The word "travis": say how many lines of the data below contain it, and give the number alone.
-- Data provided follows --
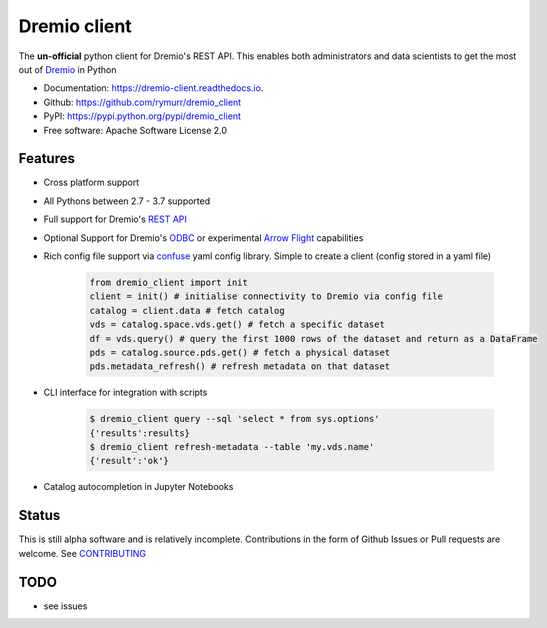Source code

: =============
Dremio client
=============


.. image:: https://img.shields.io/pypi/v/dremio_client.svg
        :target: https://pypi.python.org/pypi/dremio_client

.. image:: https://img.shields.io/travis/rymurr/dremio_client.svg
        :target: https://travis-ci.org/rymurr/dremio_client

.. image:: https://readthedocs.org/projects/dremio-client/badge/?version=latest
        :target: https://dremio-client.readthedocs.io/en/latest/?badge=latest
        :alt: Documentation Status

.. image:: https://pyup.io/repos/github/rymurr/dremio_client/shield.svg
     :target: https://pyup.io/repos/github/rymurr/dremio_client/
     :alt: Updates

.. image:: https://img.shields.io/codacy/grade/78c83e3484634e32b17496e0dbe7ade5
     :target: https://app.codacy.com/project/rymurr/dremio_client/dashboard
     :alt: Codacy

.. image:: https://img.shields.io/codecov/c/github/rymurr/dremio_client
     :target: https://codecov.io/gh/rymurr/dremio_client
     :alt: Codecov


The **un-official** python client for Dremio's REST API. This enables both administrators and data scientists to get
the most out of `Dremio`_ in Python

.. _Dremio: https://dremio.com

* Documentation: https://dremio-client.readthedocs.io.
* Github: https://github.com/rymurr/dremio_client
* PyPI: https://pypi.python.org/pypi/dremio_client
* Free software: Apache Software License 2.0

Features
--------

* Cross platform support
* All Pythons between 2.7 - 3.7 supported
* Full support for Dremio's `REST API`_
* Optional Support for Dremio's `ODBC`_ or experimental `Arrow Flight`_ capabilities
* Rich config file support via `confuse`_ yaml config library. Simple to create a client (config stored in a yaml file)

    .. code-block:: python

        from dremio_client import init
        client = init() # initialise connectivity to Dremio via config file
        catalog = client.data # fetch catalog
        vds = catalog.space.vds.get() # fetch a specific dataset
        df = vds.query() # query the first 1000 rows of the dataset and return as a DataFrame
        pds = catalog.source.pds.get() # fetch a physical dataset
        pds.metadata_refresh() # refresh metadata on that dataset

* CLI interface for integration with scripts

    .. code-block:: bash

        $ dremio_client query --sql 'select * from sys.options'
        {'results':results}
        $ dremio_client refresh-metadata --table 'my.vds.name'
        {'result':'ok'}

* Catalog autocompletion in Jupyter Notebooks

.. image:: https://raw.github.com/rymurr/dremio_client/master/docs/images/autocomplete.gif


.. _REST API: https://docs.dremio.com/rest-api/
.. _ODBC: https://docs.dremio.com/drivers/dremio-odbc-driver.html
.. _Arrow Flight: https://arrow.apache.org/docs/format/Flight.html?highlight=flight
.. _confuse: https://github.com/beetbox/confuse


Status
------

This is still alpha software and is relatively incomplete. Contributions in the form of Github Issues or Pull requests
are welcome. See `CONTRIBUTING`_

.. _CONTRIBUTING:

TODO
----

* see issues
-- Data provided concluded --
§ Your response: 2